● **Problem requirements**: Return all of the data exactly as written, without the pictures.

——————————

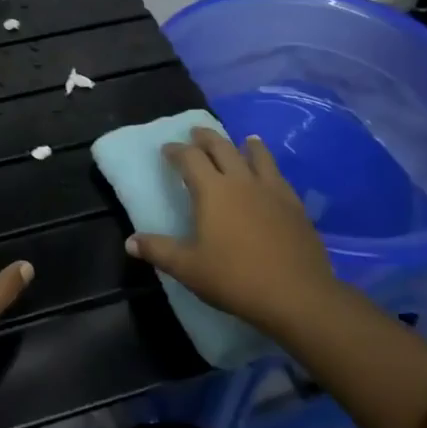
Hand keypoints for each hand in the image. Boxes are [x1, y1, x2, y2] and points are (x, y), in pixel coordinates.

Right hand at [126, 128, 340, 333]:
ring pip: (257, 156)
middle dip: (206, 138)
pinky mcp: (294, 204)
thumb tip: (130, 241)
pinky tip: (271, 173)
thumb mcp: (188, 268)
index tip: (168, 148)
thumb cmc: (235, 278)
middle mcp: (241, 181)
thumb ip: (159, 250)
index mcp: (212, 191)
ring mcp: (272, 190)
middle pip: (222, 148)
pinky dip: (269, 165)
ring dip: (245, 145)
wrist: (297, 294)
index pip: (190, 159)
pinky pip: (278, 175)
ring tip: (243, 140)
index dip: (177, 151)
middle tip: (197, 133)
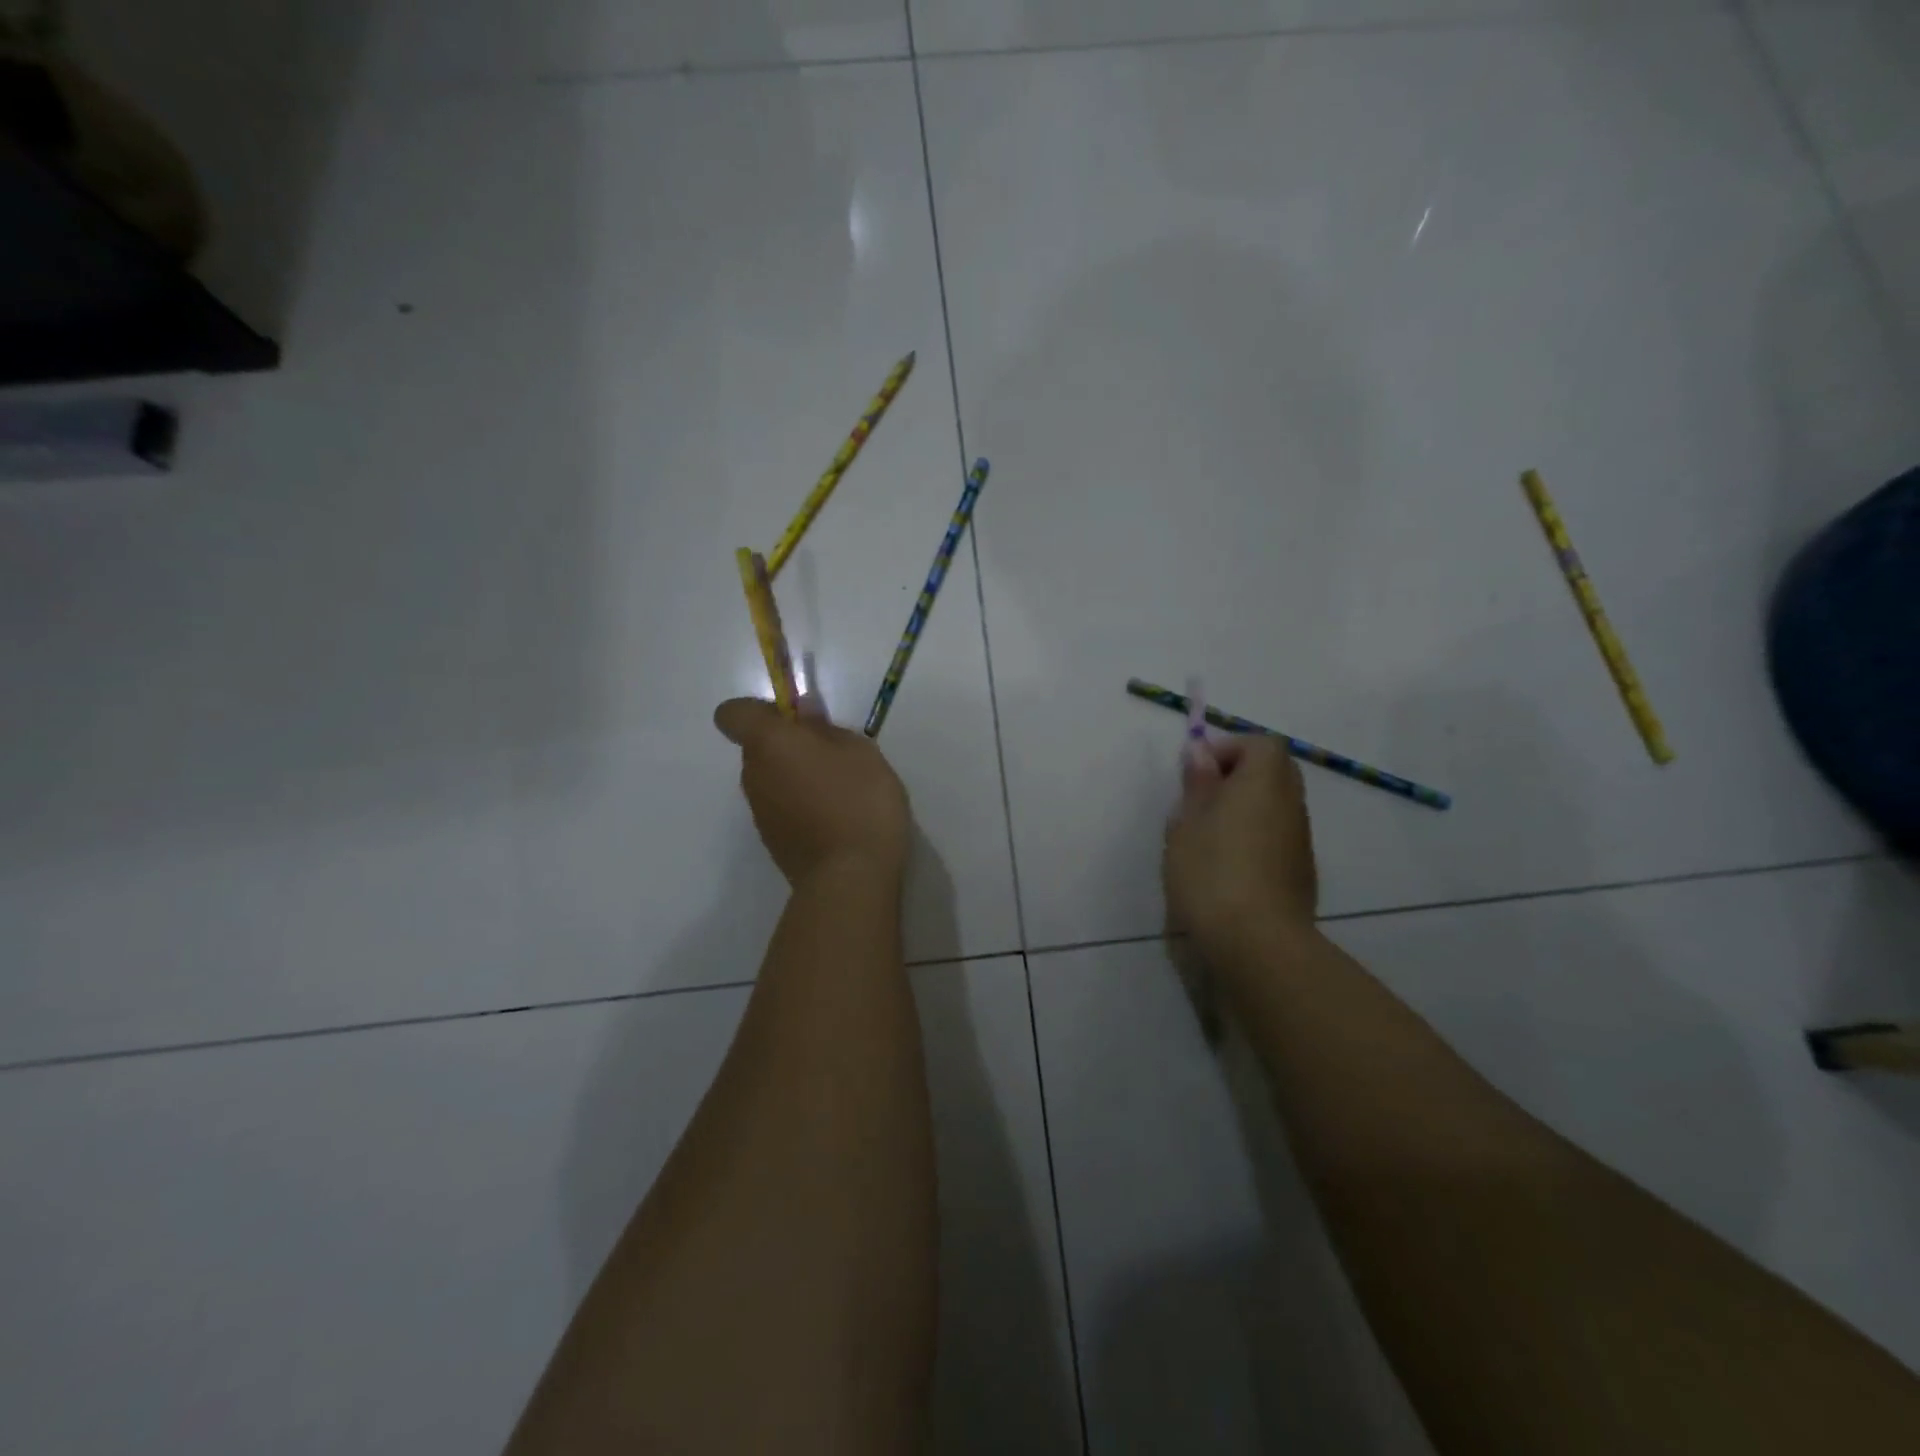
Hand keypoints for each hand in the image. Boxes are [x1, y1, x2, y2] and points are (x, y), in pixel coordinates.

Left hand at [714, 696, 912, 887]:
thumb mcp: (858, 751)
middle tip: (833, 756)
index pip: (733, 714)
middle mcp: (753, 774)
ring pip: (770, 778)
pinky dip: (800, 805)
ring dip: (795, 776)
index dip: (760, 711)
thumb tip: (804, 712)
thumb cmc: (858, 800)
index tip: (797, 720)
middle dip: (788, 744)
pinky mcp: (771, 840)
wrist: (849, 877)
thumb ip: (826, 728)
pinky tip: (835, 819)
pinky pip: (780, 807)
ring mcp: (759, 811)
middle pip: (757, 747)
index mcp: (769, 743)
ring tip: (839, 791)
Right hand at [1164, 735, 1319, 973]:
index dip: (1229, 749)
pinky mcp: (1301, 873)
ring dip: (1247, 809)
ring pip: (1276, 806)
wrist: (1256, 943)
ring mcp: (1300, 840)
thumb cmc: (1212, 873)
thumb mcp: (1187, 823)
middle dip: (1239, 776)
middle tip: (1202, 802)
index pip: (1260, 744)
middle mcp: (1291, 804)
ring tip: (1208, 838)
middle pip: (1274, 772)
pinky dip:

——————————

● **Solution to this exercise**:
Hand keypoints for each hand in the image. Boxes are [x1, y1, x2, y2] and points are (x, y), in pixel coordinates.

Right hand at [126, 128, 340, 333]:
ring pip: (257, 156)
middle dip: (206, 138)
pinky mcp: (294, 204)
thumb tip: (130, 241)
pinky tip: (271, 173)
thumb mcp: (188, 268)
index tip: (168, 148)
thumb cmc: (235, 278)
middle mcp: (241, 181)
thumb ip: (159, 250)
index mcp: (212, 191)
ring mcp: (272, 190)
middle pip: (222, 148)
pinky dip: (269, 165)
ring dip: (245, 145)
wrist: (297, 294)
index pip: (190, 159)
pinky pip: (278, 175)
ring tip: (243, 140)
index dip: (177, 151)
middle tip: (197, 133)
Hand keypoints for each hand in the image. Boxes are [x1, y1, x2, y2] and points are (x, y), in pixel coordinates.

Left hand at [714, 696, 912, 887]:
thumb mcp: (858, 751)
middle tip: (833, 756)
index pip: (733, 714)
middle mcp: (753, 774)
ring pip: (770, 778)
pinky dip: (800, 805)
ring dip: (795, 776)
index dip: (760, 711)
thumb tip: (804, 712)
thumb cmc: (858, 800)
index tip: (797, 720)
middle dip: (788, 744)
pinky mcp: (771, 840)
wrist: (849, 877)
thumb ip: (826, 728)
pinky tip: (835, 819)
pinky pip: (780, 807)
ring mcp: (759, 811)
middle pip: (757, 747)
index mcp: (769, 743)
ring tip: (839, 791)
Right hand at [1164, 735, 1319, 973]:
index dip: (1229, 749)
pinky mcp: (1301, 873)
ring dip: (1247, 809)
ring pip: (1276, 806)
wrist: (1256, 943)
ring mcp: (1300, 840)
thumb cmc: (1212, 873)
thumb mcp: (1187, 823)
middle dip: (1239, 776)
middle tip: (1202, 802)
index pip: (1260, 744)
middle mcp: (1291, 804)
ring tip: (1208, 838)
middle pip: (1274, 772)
pinky dip:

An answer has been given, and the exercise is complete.